- The paper introduces AF-LDM, a latent diffusion model enhanced with an equivariance loss to maintain shift consistency even under fractional shifts.
- It combines ideal resampling techniques and alias-free modules in both VAE and U-Net architectures to suppress aliasing amplification during iterative denoising.
- The approach integrates Equivariant/Cross-frame attention to ensure global consistency, significantly improving performance in video editing and image-to-image translation.
Latent Diffusion Models (LDMs) have achieved impressive results in image synthesis but suffer from instability, where small shifts in input noise can lead to inconsistent outputs. This lack of shift-equivariance hinders their use in applications requiring temporal or spatial consistency, such as video editing and image-to-image translation. The paper "Alias-Free Latent Diffusion Models: Improving Fractional Shift Equivariance of Diffusion Latent Space" (2503.09419) investigates this issue and proposes Alias-Free LDM (AF-LDM) to enhance consistency by making the models more shift-equivariant.
The authors identify several reasons for the instability in standard LDMs (like Stable Diffusion, SD):
- Aliasing amplification: The training process of the VAE encoder-decoder can amplify aliasing effects despite initial alias-free designs.
- Accumulated aliasing: The iterative denoising process in the U-Net involves multiple steps, allowing aliasing to accumulate over time.
- Non-equivariant self-attention: Standard self-attention modules, sensitive to global positions, are not inherently shift-equivariant under arbitrary (non-circular) shifts.
To address these challenges, AF-LDM introduces improvements in two main areas:
- Continuous Latent Representation via Equivariance Loss:
- The goal is to ensure that the latent space represents a band-limited continuous signal, making fractional shifts well-defined and predictable.

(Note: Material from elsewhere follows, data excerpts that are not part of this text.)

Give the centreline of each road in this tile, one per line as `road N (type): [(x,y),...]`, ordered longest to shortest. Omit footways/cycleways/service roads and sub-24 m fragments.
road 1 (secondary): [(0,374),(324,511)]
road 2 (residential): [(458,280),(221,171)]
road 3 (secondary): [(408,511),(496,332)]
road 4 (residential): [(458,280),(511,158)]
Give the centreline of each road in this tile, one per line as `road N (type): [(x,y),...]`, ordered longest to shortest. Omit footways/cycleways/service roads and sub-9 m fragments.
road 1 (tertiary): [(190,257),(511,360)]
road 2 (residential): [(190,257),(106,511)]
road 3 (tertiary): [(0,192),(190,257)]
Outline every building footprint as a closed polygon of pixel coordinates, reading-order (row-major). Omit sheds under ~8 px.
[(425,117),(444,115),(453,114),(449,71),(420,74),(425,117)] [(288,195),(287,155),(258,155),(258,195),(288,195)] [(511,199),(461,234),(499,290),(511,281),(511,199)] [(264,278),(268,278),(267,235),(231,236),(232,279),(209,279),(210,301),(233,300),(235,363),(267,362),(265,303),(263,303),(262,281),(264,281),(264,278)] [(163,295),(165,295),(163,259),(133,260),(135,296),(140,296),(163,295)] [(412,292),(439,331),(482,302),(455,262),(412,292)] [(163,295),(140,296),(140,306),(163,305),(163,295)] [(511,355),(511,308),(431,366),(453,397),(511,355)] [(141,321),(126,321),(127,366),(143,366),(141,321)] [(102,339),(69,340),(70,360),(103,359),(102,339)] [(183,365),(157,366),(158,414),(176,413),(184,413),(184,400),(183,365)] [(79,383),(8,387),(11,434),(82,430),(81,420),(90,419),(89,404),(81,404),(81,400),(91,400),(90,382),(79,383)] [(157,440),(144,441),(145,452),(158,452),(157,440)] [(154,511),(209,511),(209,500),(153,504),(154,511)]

- The model architecture incorporates anti-aliasing techniques inspired by StyleGAN3 (2106.11237) and Alias-Free Convnets (AFC) (2303.05253):
- Ideal Downsampling: Replaces strided convolution with convolution + ideal low-pass filter + nearest downsampling. The low-pass filter is implemented in the Fourier domain.
- Ideal Upsampling: Uses zero-padding + convolution with a sinc kernel, also implemented as multiplication in the Fourier domain.

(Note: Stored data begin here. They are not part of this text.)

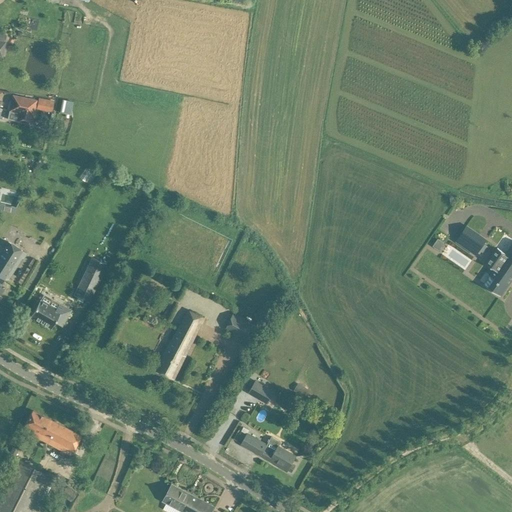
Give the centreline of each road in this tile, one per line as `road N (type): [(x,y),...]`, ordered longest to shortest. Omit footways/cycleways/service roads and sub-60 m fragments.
road 1 (tertiary): [(281,511),(149,430),(0,358)]
road 2 (track): [(511,390),(471,430),(397,459),(327,511)]
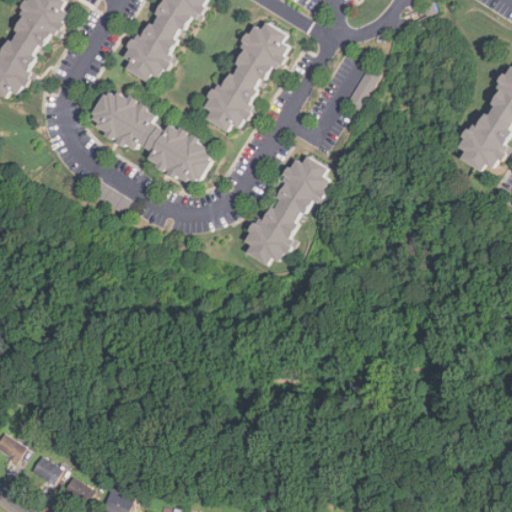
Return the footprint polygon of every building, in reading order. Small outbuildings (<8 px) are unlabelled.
[(15,95),(50,34),(60,40),(73,18),(69,15),(74,5),(65,0),(33,0),(12,37),(8,35),(0,49),(0,91),(2,93),(5,88),(15,95)] [(129,70),(151,82),(155,75),(161,78),(177,56),(174,54),(195,18),(201,19),(211,0),(168,0),(146,37),(140,33),(127,57),(135,61),(129,70)] [(208,108),(212,110),(207,118),(230,131),(234,124),(244,129),(256,106),(252,104),(274,65),(280,68),(292,46),(285,43),(290,34),(266,21),(263,28),(255,23),(208,108)] [(351,100),(364,109),(388,70),(374,61),(351,100)] [(511,63),(464,146),(463,145),(458,155),(480,167),(482,163),(492,169),(511,134),(511,63)] [(201,182),(219,143),(105,90),(87,130),(201,182)] [(251,252),(272,265),(277,258),(282,262),(288,253),(292,255),(301,240),(296,237),(318,201),(321,203),(336,180),(328,176),(333,169),(311,156),(308,163),(299,158),(286,181),(289,184),(277,207),(275,206),(267,221),(262,217),(249,240),(255,245),(251,252)] [(131,217),(140,204),(104,182),(96,196),(131,217)] [(0,442),(0,450),(20,462),(29,447),(6,433),(0,442)] [(64,470),(44,456),(33,472),(54,486),(64,470)] [(92,489),(74,479),(67,491),(85,501),(92,489)] [(103,511),(130,511),(136,497),(112,488),(103,511)]
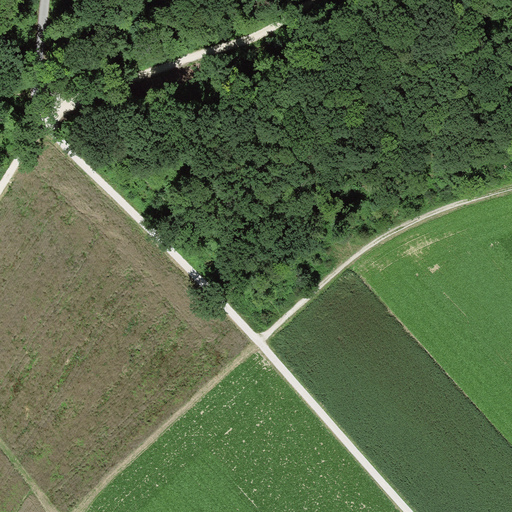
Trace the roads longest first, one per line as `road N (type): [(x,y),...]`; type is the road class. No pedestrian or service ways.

- Filtered Nonlinearity: Wraps nonlinear activation functions between ideal upsampling and downsampling to suppress high frequencies introduced by the nonlinearity.
- These alias-free modules are applied to both the VAE and the U-Net.
- Crucially, an equivariance loss is added to the training objective. This loss directly penalizes deviations from shift-equivariance:
- For a network f with scaling factor k, the loss is L=∣∣f(TΔ(x))−Tk⋅Δ(f(x))∣∣22, where TΔ is a fractional shift operator (Fourier shift).
- For the VAE: LeqVAE is computed separately for the encoder E and decoder D using cropped integer pixel shifts Δ=(Δx,Δy) on the input image x and corresponding fractional shifts Δ/k on the latent z. A valid mask MΔ is used to exclude padded regions from the loss calculation.
- For the U-Net: LeqLDM is computed using fractional circular shifts TΔcir on the noisy latent zt. Circular shift is used for the input latent to avoid large padding effects in the iterative process, but a cropped mask MΔ is still applied to the output difference.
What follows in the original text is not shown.